Canada’s loss is Sweden’s gain, with Canada shedding 4.7 percentage points of U.S. softwood lumber import share in January 2026 as Sweden added 6.2 and Finland a further 0.2 year on year. That is according to Lesprom Analytics, which shows total U.S. softwood imports fell 609,000 cubic metres compared with January 2025 — a decline driven almost entirely by lower Canadian volumes.
The move follows Washington’s August 2025 decision to set final combined countervailing and antidumping duty rates on Canadian lumber at between 26.47 per cent and 47.65 per cent, with most exporters assigned a combined rate of 35.19 per cent. It comes as Wood Central reported that Canadian lumber imports fell 28 per cent year on year in January, with just 1,569.3 thousand cubic metres crossing the border — the weakest January result in years.

Sweden’s advance builds on a full-year 2025 trend, with its SPF-grade trade into the U.S. growing 21 per cent to 1.11 million cubic metres. As it stands, Canada still accounts for the overwhelming majority of U.S. softwood imports — though at 24.62 million cubic metres in 2025, its volumes are down 12 per cent year on year and more than 47 per cent below the 2005 peak, as Wood Central reported when total U.S. softwood imports crashed to a 20-year low.

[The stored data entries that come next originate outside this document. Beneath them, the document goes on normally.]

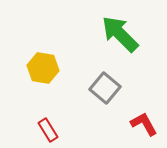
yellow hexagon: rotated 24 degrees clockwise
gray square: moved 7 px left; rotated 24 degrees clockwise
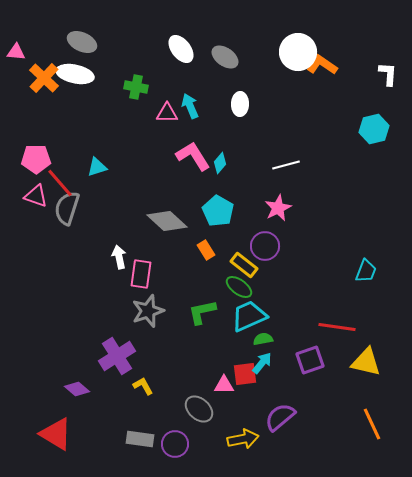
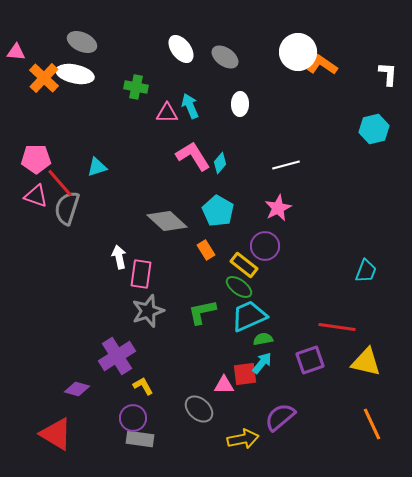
purple diamond at (77, 389): rotated 25 degrees counterclockwise
purple circle at (175, 444): moved 42 px left, 26 px up
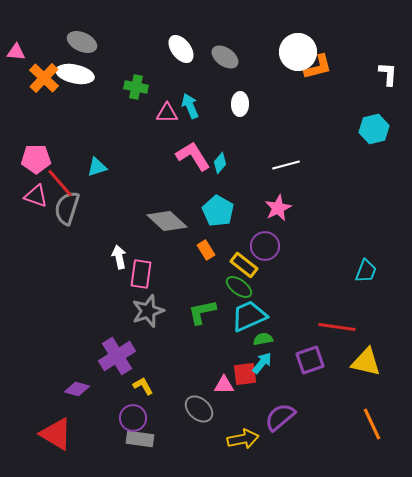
orange L-shape at (322, 65): moved 4 px left, 2 px down; rotated 132 degrees clockwise
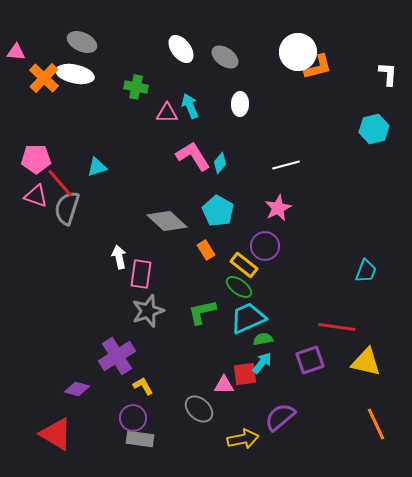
cyan trapezoid at (249, 316): moved 1 px left, 2 px down
orange line at (372, 424): moved 4 px right
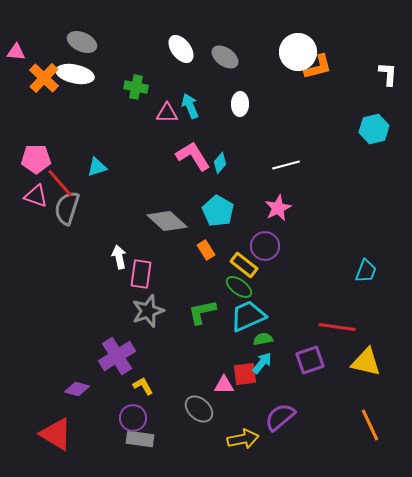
cyan trapezoid at (248, 318): moved 2 px up
orange line at (376, 424): moved 6 px left, 1 px down
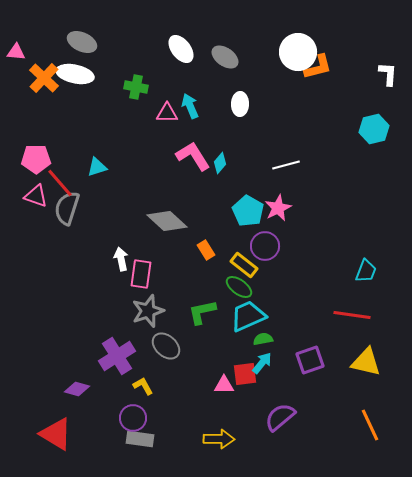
cyan pentagon at (218, 211): moved 30 px right
white arrow at (119, 257): moved 2 px right, 2 px down
red line at (337, 327): moved 15 px right, 12 px up
gray ellipse at (199, 409): moved 33 px left, 63 px up
yellow arrow at (243, 439): moved 24 px left; rotated 12 degrees clockwise
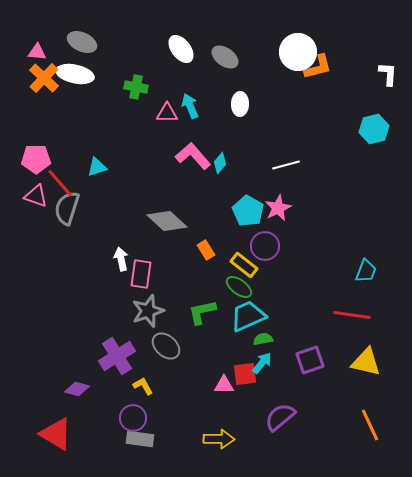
pink triangle at (16, 52): moved 21 px right
pink L-shape at (193, 156): rotated 9 degrees counterclockwise
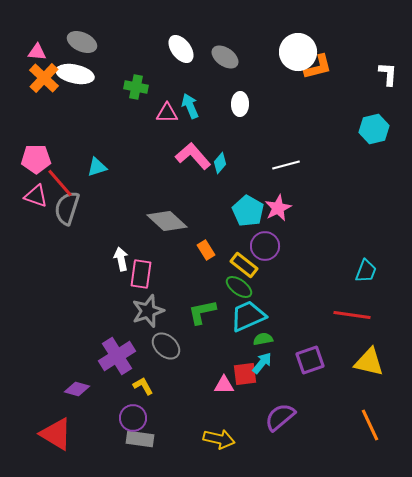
yellow triangle at (366, 362): moved 3 px right
yellow arrow at (219, 439): rotated 12 degrees clockwise
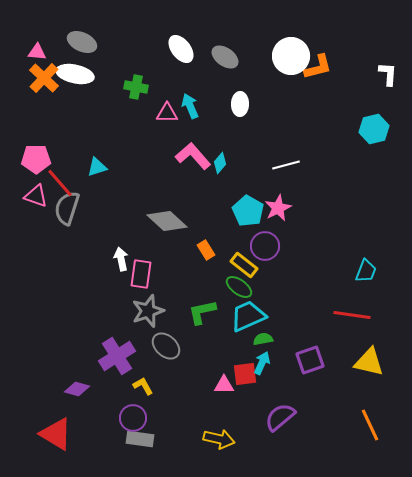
white circle at (298, 52): moved 7 px left, 4 px down
cyan arrow at (262, 363): rotated 15 degrees counterclockwise
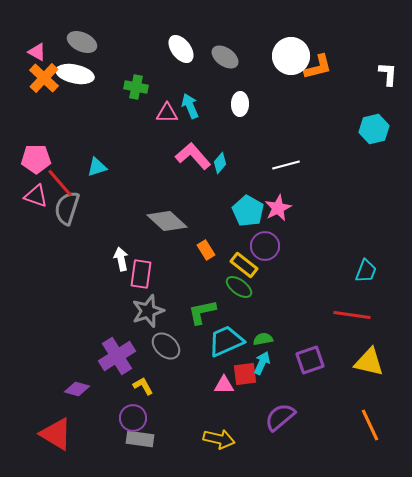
pink triangle at (37, 52): rotated 24 degrees clockwise
cyan trapezoid at (248, 316): moved 22 px left, 25 px down
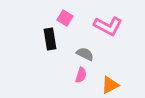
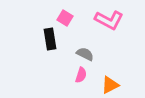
pink L-shape: moved 1 px right, 6 px up
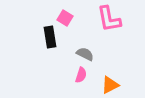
pink L-shape: moved 1 px up; rotated 52 degrees clockwise
black rectangle: moved 2 px up
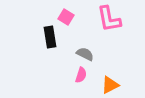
pink square: moved 1 px right, 1 px up
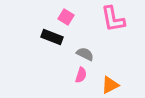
pink L-shape: moved 4 px right
black rectangle: moved 2 px right; rotated 60 degrees counterclockwise
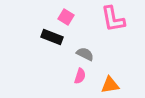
pink semicircle: moved 1 px left, 1 px down
orange triangle: rotated 18 degrees clockwise
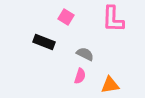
pink L-shape: rotated 12 degrees clockwise
black rectangle: moved 8 px left, 5 px down
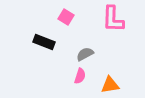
gray semicircle: rotated 54 degrees counterclockwise
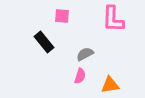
pink square: moved 4 px left, 1 px up; rotated 28 degrees counterclockwise
black rectangle: rotated 30 degrees clockwise
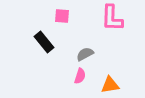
pink L-shape: moved 1 px left, 1 px up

Sweden’s gains come as the country’s sawmilling sector faces at least SEK 2 billion in additional operating costs in 2026 — driven by EU Emissions Trading System reforms and a rail freight charge that has risen more than 600 per cent since 2010, as Wood Central reported in January. “This requires flexibility, rapid adaptability and a continued strong presence in several markets,” Olle Berg, Executive Vice President of market and business development at Setra Group, told a Timber Exchange webinar last week, speaking about Sweden’s export strategy amid mounting global shipping pressures.